**Exercise requirements:** The lines to repeat are those below from the one containing "121: (281, 71)" down to the one containing "161: (159, 28)", both included; reproduce them exactly and nothing else.

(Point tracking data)
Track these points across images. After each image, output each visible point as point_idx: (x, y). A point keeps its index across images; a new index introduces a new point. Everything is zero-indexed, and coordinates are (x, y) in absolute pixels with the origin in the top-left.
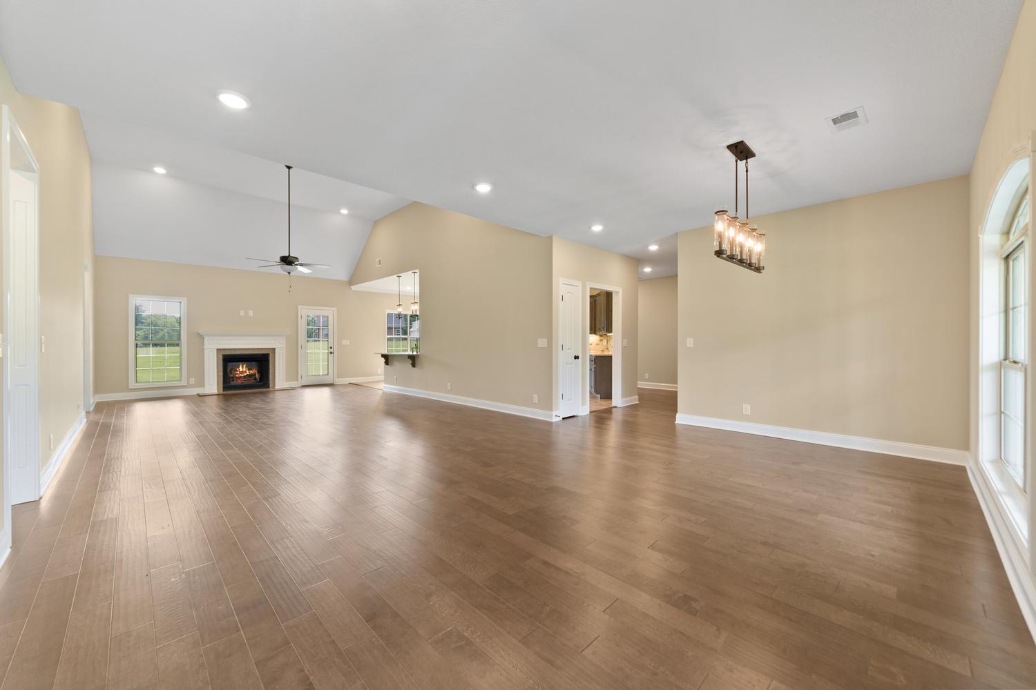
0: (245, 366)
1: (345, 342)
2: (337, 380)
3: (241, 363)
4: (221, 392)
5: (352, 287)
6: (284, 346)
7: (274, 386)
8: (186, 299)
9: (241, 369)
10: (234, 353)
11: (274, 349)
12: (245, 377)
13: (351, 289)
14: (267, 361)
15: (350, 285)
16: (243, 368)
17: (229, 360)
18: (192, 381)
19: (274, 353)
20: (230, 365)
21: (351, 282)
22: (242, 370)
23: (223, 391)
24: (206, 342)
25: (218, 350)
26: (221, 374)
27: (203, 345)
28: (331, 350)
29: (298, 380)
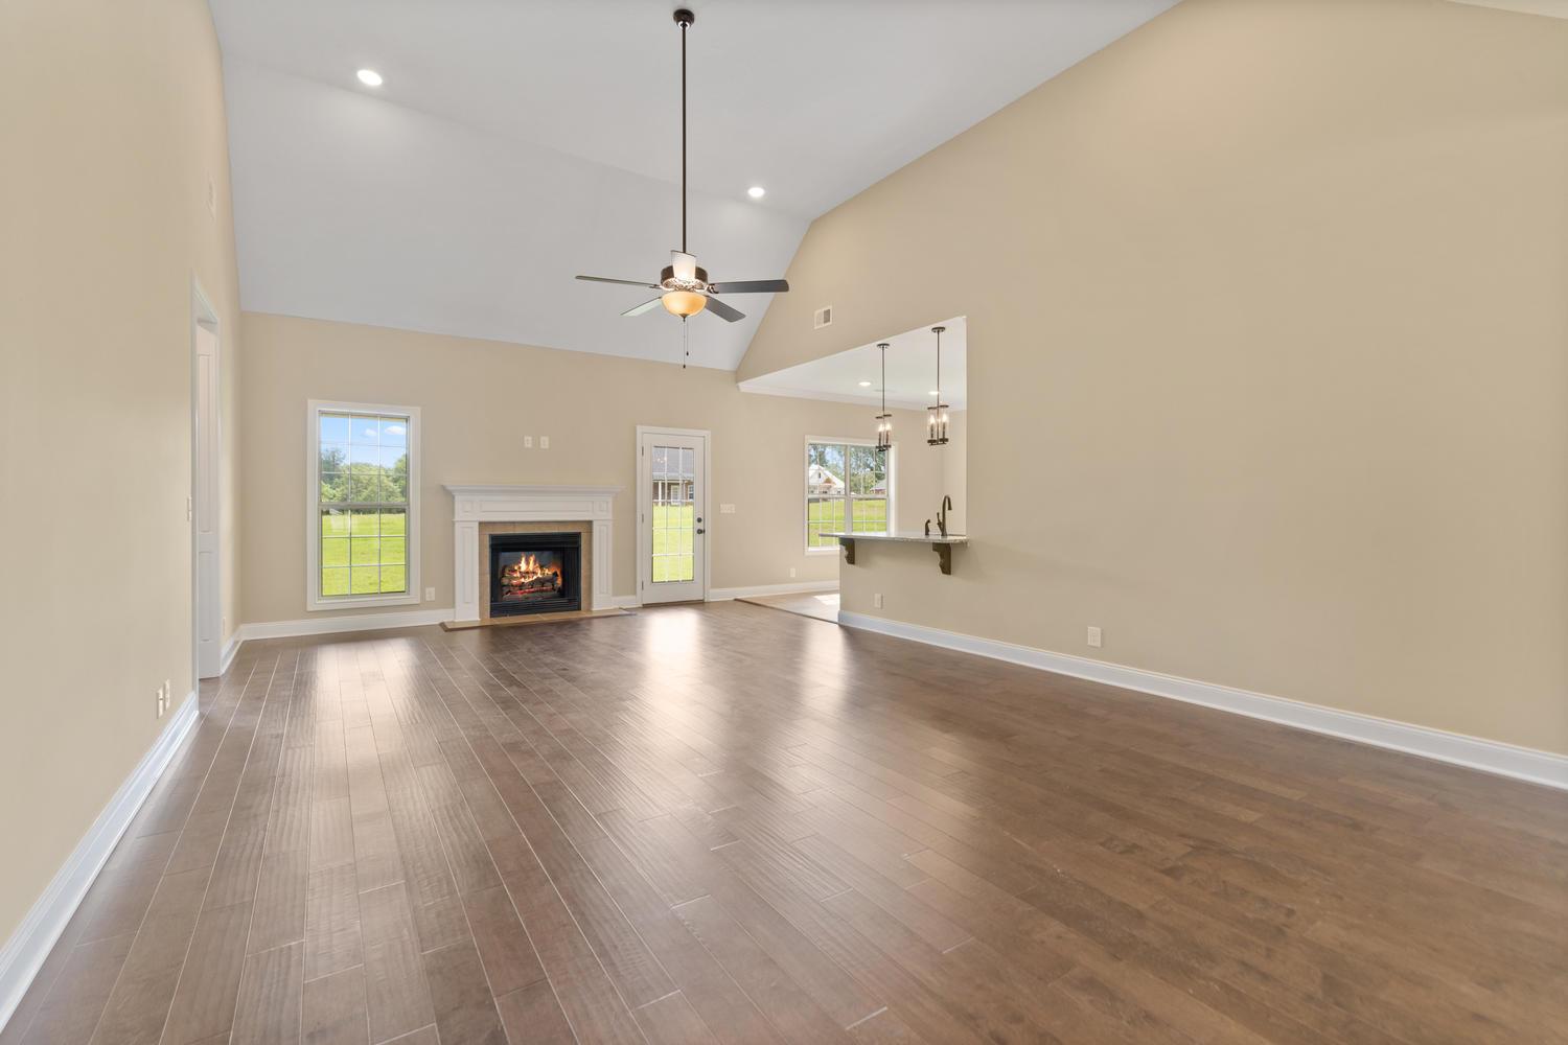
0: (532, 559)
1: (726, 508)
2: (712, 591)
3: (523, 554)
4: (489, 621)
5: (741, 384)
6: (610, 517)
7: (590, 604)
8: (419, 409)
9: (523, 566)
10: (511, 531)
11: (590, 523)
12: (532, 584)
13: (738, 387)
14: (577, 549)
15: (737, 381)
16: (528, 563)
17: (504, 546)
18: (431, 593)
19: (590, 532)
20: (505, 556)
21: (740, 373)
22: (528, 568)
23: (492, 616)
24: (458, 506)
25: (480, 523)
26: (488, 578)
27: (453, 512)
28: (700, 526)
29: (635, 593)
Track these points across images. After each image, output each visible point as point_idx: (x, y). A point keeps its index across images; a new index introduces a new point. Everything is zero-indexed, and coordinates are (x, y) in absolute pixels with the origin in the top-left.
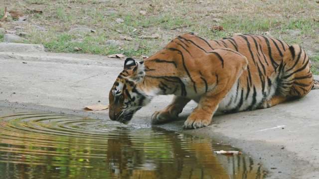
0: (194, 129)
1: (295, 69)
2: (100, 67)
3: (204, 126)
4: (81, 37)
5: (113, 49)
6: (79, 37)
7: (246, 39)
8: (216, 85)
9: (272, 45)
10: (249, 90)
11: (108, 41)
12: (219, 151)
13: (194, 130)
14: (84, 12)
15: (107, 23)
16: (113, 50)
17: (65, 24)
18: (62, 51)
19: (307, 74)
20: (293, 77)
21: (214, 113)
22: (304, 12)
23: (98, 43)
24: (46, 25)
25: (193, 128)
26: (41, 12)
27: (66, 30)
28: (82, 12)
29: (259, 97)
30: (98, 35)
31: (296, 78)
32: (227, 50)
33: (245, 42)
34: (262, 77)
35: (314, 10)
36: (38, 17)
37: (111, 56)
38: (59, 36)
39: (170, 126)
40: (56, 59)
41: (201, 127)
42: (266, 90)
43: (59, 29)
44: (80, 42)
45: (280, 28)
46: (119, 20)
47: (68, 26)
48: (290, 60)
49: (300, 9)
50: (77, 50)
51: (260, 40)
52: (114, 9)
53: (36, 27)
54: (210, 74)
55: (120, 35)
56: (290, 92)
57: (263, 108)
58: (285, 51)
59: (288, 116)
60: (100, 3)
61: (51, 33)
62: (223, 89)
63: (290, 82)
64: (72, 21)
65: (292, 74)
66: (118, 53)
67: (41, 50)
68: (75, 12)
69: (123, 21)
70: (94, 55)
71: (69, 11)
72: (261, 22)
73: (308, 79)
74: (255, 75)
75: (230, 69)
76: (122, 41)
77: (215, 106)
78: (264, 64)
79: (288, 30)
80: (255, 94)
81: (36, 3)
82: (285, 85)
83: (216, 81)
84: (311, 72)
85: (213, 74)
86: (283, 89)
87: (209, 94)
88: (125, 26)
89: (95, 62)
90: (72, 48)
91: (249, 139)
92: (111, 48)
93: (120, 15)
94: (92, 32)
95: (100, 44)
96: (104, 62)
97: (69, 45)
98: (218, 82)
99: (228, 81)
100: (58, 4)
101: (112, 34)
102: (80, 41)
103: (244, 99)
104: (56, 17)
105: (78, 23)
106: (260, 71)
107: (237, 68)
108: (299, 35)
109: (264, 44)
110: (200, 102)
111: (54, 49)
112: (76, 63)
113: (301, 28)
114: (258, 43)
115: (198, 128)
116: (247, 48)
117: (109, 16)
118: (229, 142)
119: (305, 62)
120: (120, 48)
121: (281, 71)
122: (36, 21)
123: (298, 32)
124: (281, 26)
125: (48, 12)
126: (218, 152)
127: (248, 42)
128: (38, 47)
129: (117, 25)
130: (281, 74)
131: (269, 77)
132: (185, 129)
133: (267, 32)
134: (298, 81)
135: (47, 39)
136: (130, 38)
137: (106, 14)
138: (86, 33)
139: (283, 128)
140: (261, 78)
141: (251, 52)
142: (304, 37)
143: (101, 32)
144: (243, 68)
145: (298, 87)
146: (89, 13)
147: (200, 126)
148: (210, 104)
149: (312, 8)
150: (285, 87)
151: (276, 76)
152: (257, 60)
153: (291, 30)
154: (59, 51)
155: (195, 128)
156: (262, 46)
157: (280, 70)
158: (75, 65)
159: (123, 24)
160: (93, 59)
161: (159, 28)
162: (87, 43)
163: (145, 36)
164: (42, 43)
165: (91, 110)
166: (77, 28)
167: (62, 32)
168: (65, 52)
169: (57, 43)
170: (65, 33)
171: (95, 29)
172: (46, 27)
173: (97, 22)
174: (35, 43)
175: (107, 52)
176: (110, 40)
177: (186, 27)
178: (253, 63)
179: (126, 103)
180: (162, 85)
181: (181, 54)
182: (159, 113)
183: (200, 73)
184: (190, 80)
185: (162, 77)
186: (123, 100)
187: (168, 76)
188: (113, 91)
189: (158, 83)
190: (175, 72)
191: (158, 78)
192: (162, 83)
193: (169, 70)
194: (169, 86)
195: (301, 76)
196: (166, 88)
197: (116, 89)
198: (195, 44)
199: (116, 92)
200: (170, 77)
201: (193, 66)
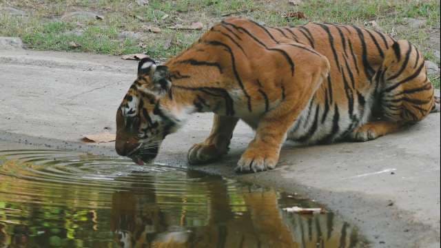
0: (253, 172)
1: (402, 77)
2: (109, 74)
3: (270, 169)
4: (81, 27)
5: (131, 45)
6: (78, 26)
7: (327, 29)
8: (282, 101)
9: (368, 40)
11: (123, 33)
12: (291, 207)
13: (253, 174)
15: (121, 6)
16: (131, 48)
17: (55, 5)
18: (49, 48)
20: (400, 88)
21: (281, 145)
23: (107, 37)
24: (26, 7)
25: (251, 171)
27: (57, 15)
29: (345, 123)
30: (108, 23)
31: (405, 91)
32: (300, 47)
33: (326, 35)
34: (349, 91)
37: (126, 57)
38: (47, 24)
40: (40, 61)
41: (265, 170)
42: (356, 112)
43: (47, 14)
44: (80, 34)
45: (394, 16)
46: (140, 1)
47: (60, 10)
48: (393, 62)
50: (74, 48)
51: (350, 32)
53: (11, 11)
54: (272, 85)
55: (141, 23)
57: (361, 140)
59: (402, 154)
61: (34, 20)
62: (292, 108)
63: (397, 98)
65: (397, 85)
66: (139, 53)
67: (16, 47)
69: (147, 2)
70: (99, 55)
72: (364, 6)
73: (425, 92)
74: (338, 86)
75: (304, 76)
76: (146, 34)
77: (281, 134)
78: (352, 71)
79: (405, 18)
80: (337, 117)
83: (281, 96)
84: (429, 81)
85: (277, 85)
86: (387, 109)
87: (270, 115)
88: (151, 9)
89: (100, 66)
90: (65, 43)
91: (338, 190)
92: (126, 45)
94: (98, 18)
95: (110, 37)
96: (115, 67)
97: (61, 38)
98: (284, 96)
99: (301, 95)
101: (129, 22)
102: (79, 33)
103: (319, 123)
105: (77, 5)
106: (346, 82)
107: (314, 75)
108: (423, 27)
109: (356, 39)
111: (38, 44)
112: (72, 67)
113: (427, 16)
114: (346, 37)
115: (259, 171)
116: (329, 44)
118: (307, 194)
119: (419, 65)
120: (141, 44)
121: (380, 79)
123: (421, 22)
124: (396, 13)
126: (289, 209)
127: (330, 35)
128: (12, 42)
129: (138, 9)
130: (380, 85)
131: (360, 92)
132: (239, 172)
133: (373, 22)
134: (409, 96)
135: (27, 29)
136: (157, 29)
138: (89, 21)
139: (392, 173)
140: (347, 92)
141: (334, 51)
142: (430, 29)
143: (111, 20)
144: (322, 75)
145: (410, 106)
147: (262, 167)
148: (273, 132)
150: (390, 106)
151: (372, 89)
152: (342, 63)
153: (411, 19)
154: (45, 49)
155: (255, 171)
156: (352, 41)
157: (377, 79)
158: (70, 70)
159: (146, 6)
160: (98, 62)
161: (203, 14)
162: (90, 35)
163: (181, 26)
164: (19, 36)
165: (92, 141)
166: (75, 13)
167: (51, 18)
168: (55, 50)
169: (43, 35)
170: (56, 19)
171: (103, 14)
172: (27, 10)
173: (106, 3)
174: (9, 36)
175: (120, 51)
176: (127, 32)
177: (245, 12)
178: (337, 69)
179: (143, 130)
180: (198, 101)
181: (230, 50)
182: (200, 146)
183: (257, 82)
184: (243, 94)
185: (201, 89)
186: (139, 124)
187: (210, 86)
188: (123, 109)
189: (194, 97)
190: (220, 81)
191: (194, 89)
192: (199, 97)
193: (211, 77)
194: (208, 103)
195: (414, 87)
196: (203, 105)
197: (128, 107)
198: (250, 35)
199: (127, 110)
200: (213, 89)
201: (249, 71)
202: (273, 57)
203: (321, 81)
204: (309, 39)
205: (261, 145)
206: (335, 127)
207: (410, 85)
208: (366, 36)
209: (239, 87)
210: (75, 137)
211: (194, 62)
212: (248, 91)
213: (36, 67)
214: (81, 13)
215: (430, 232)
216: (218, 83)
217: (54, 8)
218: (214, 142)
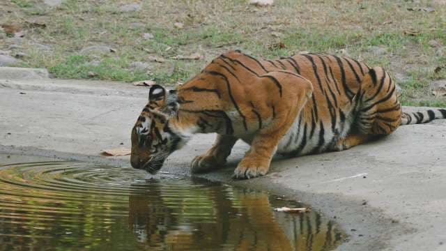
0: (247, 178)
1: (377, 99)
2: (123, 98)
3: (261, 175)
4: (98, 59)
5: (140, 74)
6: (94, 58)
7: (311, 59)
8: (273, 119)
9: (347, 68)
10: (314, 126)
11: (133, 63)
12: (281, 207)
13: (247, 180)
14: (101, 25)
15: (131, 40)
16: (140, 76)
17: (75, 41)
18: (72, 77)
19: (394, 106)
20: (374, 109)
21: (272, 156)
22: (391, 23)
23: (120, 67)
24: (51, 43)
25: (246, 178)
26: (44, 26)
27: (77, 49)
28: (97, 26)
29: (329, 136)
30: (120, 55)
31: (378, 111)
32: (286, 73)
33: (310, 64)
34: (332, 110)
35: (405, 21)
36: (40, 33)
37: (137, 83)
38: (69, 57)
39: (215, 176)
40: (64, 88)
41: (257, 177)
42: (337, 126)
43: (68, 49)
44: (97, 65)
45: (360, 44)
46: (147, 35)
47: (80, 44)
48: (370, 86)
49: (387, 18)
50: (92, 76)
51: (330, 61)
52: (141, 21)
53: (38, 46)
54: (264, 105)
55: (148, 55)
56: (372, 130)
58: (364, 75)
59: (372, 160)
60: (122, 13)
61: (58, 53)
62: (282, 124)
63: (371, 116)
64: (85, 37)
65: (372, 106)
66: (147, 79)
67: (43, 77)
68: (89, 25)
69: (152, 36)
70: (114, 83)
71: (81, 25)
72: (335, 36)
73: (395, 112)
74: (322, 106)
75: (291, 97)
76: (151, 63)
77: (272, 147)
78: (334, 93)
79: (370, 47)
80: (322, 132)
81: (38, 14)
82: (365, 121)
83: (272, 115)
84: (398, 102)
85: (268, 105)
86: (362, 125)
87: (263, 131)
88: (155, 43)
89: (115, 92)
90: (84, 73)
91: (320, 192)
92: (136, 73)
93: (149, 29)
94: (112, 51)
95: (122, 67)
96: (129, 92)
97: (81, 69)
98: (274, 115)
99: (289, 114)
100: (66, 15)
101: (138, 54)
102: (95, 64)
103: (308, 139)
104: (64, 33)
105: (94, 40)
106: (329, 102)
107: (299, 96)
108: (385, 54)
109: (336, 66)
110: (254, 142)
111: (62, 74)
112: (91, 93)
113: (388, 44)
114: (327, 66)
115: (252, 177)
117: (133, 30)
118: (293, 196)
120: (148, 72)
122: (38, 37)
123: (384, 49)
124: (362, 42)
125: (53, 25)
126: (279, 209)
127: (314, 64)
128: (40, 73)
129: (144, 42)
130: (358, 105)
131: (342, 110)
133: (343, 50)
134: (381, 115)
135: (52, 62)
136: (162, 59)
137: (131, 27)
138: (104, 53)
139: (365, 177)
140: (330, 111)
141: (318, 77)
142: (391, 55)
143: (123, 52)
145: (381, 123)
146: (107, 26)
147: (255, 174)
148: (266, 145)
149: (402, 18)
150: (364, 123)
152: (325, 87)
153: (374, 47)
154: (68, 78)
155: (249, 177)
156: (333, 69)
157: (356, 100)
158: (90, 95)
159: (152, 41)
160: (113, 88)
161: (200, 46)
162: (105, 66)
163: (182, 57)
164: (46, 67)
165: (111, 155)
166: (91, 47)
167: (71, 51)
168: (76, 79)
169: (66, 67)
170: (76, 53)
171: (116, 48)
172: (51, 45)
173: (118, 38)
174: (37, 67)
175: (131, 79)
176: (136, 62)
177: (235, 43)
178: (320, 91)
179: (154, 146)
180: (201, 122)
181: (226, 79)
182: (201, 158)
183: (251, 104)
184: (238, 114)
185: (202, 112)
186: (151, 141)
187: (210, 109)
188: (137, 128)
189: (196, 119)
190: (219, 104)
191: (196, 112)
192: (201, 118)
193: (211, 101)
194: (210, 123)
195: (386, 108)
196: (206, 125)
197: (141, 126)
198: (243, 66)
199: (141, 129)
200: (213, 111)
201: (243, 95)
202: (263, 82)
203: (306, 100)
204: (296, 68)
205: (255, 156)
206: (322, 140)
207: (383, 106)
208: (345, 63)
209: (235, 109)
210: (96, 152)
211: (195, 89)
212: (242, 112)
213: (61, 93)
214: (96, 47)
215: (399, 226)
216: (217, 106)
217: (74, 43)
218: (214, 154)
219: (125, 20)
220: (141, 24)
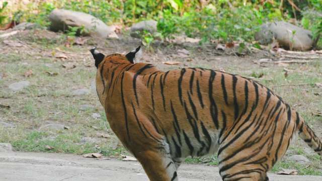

**Expected output:**
121: (281, 71)
122: (36, 21)
123: (298, 32)
124: (281, 26)
125: (48, 12)
126: (218, 152)
127: (248, 42)
128: (38, 47)
129: (117, 25)
130: (281, 74)
131: (269, 77)
132: (185, 129)
133: (267, 32)
134: (298, 81)
135: (47, 39)
136: (130, 38)
137: (106, 14)
138: (86, 33)
139: (283, 128)
140: (261, 78)
141: (251, 52)
142: (304, 37)
143: (101, 32)
144: (243, 68)
145: (298, 87)
146: (89, 13)
147: (200, 126)
148: (210, 104)
149: (312, 8)
150: (285, 87)
151: (276, 76)
152: (257, 60)
153: (291, 30)
154: (59, 51)
155: (195, 128)
156: (262, 46)
157: (280, 70)
158: (75, 65)
159: (123, 24)
160: (93, 59)
161: (159, 28)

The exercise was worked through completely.